Data excerpts below:

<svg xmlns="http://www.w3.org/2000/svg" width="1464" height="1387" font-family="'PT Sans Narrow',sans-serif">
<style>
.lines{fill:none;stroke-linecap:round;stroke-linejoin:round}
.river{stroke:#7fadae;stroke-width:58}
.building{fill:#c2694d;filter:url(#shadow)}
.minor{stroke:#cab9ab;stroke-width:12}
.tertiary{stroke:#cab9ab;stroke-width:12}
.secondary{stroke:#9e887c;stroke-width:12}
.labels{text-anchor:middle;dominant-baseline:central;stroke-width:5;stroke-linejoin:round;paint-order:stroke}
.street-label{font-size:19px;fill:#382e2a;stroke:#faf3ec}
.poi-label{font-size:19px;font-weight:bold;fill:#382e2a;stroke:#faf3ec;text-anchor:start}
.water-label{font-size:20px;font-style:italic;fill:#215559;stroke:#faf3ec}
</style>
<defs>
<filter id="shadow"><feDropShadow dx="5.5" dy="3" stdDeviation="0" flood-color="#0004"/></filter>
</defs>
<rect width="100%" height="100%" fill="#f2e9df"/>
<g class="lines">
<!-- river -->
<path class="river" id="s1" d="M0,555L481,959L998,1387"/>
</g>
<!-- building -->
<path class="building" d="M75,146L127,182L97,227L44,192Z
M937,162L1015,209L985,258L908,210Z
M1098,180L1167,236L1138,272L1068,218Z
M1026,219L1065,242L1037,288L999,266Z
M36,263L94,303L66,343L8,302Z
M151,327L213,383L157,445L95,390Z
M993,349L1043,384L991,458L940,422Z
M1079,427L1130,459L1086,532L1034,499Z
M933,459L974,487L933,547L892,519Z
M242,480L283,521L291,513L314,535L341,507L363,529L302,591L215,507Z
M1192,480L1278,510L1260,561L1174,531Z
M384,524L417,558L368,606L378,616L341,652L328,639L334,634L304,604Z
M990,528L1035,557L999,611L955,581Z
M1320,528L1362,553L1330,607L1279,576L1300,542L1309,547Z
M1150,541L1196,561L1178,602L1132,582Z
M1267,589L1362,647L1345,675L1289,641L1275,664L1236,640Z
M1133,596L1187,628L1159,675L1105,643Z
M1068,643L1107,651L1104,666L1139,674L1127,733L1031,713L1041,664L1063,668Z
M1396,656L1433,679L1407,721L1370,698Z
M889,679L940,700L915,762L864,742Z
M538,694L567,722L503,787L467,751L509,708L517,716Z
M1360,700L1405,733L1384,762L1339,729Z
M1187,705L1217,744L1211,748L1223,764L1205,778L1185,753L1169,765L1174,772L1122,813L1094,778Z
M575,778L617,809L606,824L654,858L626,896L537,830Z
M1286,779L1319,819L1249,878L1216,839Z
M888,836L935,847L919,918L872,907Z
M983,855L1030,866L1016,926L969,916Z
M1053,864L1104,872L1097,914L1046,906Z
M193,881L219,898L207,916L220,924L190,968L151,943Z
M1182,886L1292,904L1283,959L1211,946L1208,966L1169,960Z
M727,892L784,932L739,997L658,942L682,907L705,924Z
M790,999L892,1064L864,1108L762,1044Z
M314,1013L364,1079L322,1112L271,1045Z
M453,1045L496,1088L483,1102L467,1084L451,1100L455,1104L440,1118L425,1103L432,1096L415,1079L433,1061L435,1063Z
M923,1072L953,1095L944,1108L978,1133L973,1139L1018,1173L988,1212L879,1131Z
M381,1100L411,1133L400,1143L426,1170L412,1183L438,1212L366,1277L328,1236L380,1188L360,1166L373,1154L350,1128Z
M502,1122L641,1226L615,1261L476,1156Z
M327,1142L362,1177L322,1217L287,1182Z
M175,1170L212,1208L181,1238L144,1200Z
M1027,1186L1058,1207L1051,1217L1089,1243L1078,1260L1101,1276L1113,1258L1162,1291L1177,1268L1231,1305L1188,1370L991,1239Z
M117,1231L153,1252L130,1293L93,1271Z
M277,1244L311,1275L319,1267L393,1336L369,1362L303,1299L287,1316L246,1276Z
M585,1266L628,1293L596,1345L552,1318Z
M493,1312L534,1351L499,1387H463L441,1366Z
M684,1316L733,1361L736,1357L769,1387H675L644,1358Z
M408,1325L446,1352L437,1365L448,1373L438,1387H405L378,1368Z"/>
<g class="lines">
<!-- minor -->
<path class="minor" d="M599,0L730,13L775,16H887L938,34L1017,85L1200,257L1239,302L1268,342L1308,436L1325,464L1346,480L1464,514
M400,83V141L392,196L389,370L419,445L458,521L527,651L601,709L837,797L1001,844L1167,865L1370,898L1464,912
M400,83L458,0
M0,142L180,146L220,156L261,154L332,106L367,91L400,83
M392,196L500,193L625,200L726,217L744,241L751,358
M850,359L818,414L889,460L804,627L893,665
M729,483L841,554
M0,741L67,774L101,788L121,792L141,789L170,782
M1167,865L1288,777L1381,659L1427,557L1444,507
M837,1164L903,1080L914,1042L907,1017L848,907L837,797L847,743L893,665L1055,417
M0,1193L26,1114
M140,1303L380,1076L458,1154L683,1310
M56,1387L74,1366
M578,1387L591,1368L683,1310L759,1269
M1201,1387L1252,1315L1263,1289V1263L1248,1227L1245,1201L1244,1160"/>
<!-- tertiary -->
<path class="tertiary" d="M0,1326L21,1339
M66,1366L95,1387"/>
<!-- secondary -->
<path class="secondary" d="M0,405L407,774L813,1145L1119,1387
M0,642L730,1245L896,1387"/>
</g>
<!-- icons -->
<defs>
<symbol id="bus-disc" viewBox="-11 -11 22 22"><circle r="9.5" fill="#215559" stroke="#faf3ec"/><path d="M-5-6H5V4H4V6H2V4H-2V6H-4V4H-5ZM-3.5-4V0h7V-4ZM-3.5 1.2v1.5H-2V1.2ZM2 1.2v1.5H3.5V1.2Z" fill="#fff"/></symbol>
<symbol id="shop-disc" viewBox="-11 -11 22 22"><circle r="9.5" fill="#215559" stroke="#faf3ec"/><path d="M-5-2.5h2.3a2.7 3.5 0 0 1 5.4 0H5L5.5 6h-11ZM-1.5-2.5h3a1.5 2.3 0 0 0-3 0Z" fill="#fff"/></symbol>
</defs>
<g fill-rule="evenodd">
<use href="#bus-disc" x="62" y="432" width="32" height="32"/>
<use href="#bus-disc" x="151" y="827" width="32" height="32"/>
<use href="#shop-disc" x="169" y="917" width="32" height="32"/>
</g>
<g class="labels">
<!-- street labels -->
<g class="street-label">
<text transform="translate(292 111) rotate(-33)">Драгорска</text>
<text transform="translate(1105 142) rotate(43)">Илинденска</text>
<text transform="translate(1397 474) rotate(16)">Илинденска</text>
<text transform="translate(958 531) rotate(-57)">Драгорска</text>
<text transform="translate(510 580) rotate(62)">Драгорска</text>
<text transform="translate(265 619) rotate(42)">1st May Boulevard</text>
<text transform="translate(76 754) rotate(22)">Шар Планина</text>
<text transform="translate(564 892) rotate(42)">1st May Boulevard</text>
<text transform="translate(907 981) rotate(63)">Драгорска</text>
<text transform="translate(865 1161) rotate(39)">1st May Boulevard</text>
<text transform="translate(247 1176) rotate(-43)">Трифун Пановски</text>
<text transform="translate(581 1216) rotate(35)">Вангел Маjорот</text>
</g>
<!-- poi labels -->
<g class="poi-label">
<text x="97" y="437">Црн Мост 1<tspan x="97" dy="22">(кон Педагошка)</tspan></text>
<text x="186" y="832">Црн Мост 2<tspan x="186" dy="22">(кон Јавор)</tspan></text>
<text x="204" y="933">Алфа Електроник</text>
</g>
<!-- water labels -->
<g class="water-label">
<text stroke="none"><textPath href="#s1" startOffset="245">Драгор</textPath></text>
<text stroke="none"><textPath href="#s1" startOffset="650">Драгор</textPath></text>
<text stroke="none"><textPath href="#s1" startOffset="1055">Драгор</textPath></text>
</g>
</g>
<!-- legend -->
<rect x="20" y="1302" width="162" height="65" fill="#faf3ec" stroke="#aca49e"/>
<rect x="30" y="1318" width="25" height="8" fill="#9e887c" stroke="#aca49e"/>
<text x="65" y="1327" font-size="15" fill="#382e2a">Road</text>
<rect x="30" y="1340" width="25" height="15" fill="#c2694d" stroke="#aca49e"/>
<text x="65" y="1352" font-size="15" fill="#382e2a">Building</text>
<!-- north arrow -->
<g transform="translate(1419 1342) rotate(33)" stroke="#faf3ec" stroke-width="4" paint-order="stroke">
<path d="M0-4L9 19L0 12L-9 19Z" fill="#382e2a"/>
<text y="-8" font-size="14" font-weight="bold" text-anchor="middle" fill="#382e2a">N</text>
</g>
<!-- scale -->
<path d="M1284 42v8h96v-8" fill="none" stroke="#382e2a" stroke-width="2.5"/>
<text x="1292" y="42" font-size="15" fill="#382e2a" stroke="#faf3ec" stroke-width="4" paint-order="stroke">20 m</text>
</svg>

End of Data excerpts.

Task to carry out: Whenever a line includes the word "shadow", pull it out of the entries.

Response to this exercise:
.building{fill:#c2694d;filter:url(#shadow)}
<filter id="shadow"><feDropShadow dx="5.5" dy="3" stdDeviation="0" flood-color="#0004"/></filter>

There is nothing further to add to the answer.